Speaking of tolerability, the safety profile remains a concern. Hypertension, diarrhea, and fatigue—each affecting more than 10% of patients—are not trivial side effects. Moreover, the occurrence of three fatal events underscores the need for cautious implementation, especially in a population already managing complex comorbidities.

From a regulatory perspective, the FDA’s upcoming decision will be pivotal. Given the trial’s early termination due to PFS benefits, cabozantinib’s approval for this indication seems probable. However, approval alone does not guarantee widespread clinical adoption. Physicians and patients will need to balance modest survival gains against the risk of adverse effects.

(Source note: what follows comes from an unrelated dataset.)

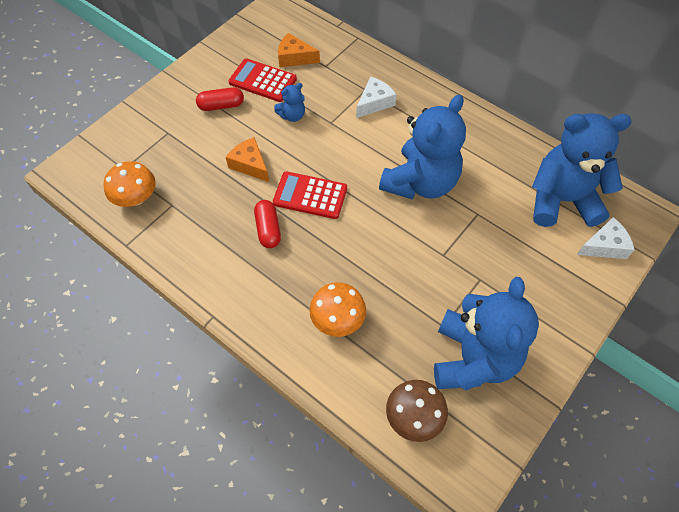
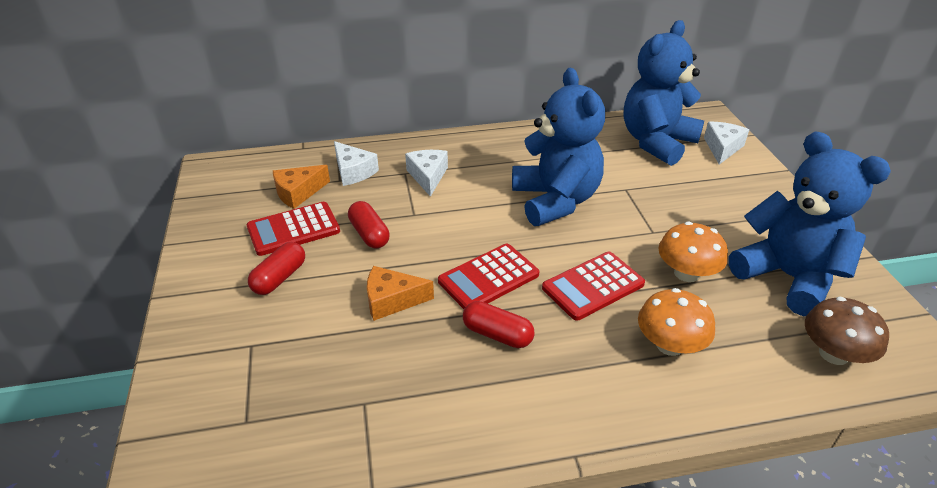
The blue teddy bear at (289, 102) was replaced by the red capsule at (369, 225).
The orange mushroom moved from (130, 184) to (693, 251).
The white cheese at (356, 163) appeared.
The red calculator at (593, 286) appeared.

Finally, market positioning is another crucial factor. Will cabozantinib be cost-effective relative to existing treatments like everolimus or Lu-177 dotatate? How will insurance coverage and pricing influence accessibility? These questions remain open, but they will shape the real-world impact of cabozantinib’s potential label expansion.

In summary, cabozantinib presents a compelling case for expanded use in GI NET, but its clinical application will require careful consideration of efficacy, safety, and cost-effectiveness. The coming months will determine whether this treatment truly shifts the landscape or merely adds another option to an already complex therapeutic puzzle.